[Records from a data collection]
━━━━━━━━━━━━━━━━━━━━━━━━━━━━━━
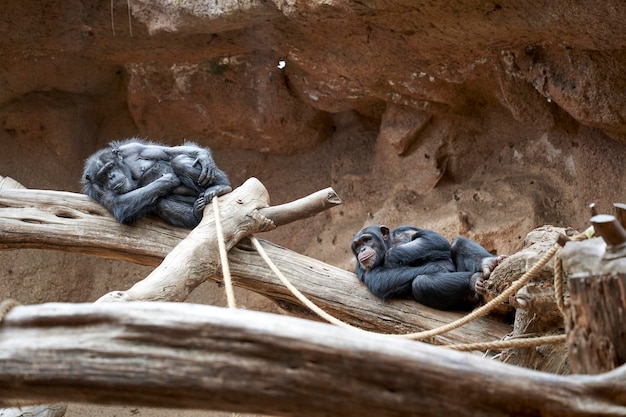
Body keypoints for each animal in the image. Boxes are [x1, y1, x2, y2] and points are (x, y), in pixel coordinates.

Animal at [80, 138, 232, 228]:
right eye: (103, 175)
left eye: (111, 166)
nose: (111, 176)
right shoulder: (95, 189)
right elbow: (118, 203)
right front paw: (168, 179)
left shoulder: (132, 148)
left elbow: (166, 152)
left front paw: (202, 155)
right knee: (160, 202)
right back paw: (196, 214)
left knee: (179, 160)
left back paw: (219, 187)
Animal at [352, 224, 502, 308]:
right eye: (357, 245)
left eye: (367, 240)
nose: (362, 249)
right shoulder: (362, 270)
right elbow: (380, 281)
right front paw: (439, 268)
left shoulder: (405, 231)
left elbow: (432, 238)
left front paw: (391, 256)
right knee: (421, 283)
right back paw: (474, 279)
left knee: (457, 242)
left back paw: (488, 262)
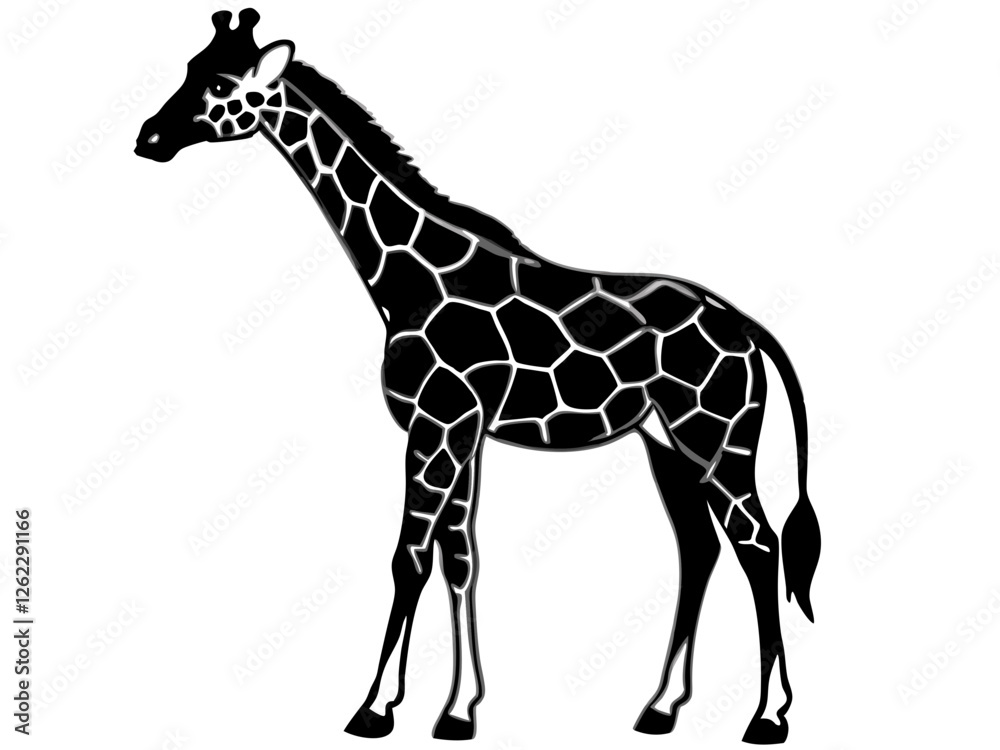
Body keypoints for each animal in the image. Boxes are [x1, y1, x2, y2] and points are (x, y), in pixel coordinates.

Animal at [136, 10, 821, 744]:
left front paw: (374, 707)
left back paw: (768, 715)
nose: (148, 138)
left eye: (220, 83)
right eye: (188, 68)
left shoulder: (437, 425)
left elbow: (409, 556)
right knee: (700, 546)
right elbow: (459, 556)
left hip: (715, 435)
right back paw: (661, 707)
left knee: (758, 544)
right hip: (666, 440)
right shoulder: (461, 430)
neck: (404, 278)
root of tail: (748, 329)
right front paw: (458, 709)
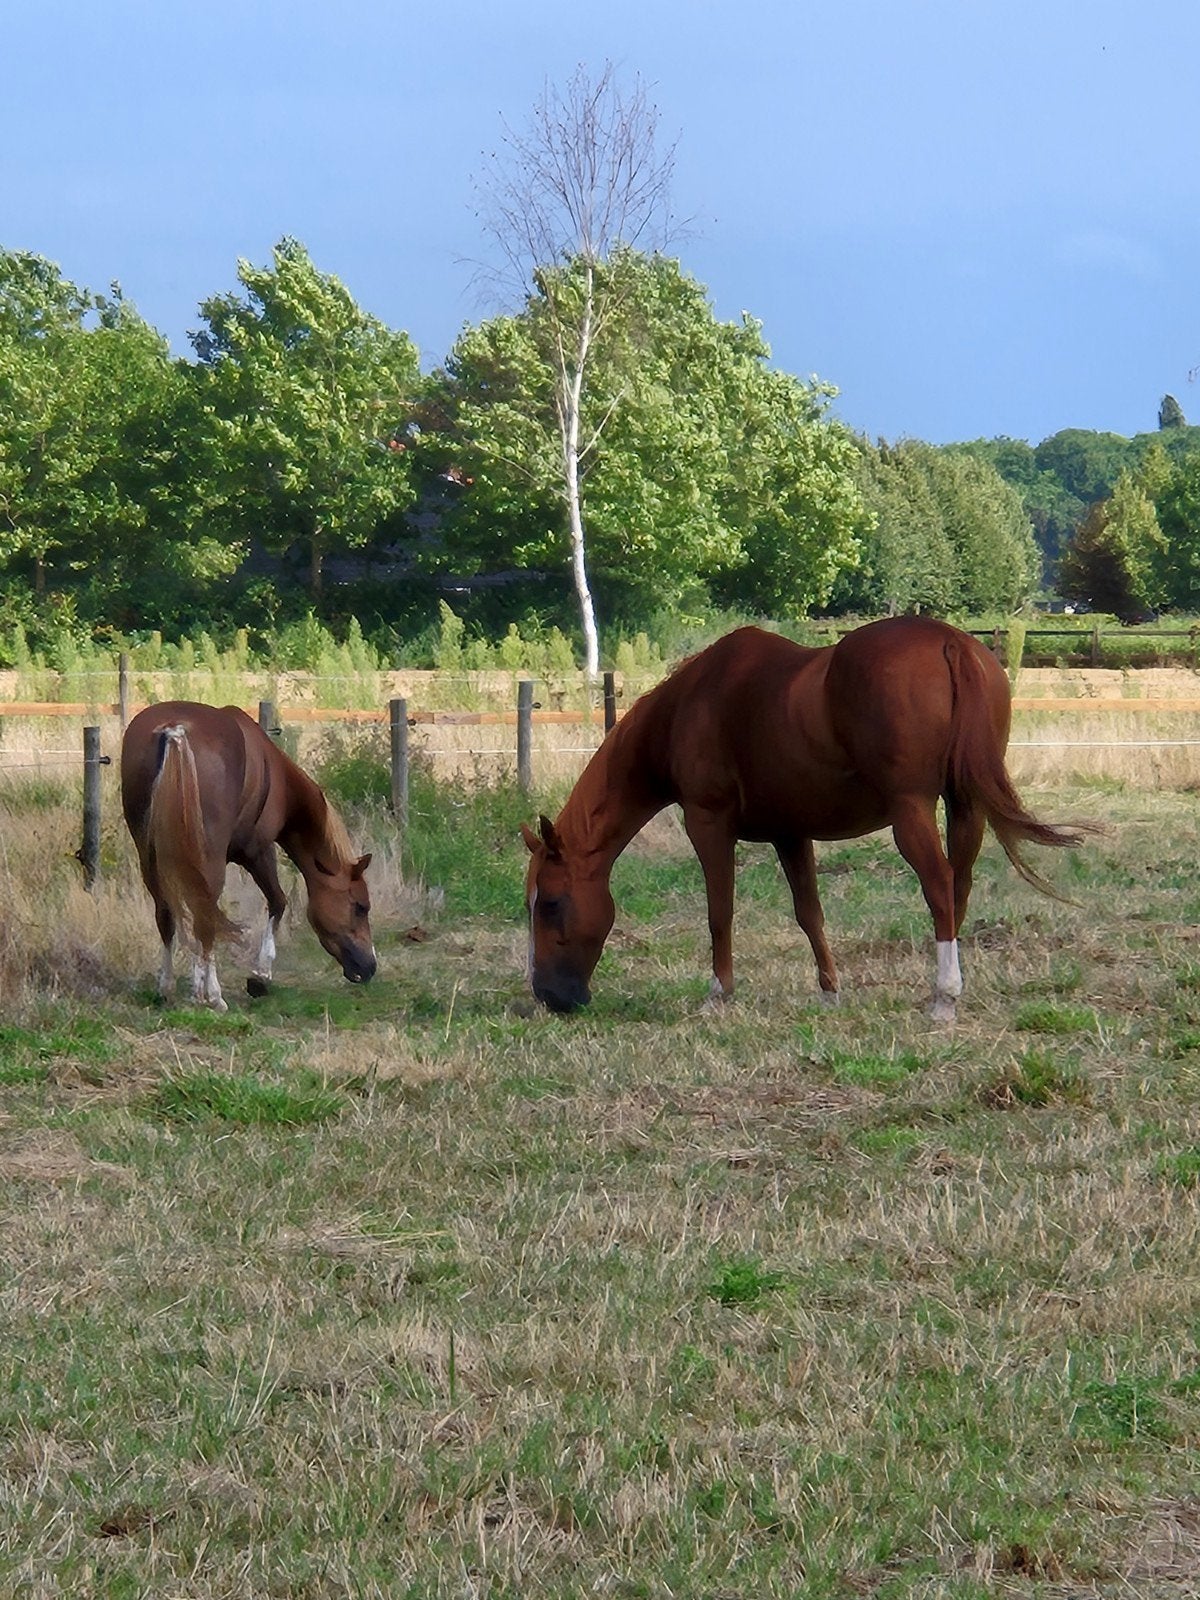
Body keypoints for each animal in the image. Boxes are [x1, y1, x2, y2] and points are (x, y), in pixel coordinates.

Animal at [121, 702, 376, 1011]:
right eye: (360, 907)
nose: (370, 967)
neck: (277, 778)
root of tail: (174, 730)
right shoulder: (258, 852)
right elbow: (278, 901)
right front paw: (259, 976)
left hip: (150, 857)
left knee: (167, 914)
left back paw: (166, 988)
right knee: (204, 916)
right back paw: (214, 996)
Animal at [523, 618, 1087, 1023]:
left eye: (550, 903)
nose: (549, 997)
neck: (691, 704)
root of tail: (949, 642)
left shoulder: (708, 825)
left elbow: (719, 912)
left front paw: (718, 994)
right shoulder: (790, 834)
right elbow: (809, 914)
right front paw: (830, 991)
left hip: (911, 811)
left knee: (939, 885)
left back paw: (944, 997)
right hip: (964, 807)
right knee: (960, 885)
━━━━━━━━━━━━━━━━━━━━━━━━━━━━━━
▶ **EXERCISE**
From the records above, return each line that has the string "front".

▶ **WRITTEN RESPONSE**
right front paw: (168, 179)
left front paw: (202, 155)
right front paw: (439, 268)
left front paw: (391, 256)
left front paw: (374, 707)
right front paw: (458, 709)
right front paw: (259, 976)
left front paw: (718, 994)
right front paw: (830, 991)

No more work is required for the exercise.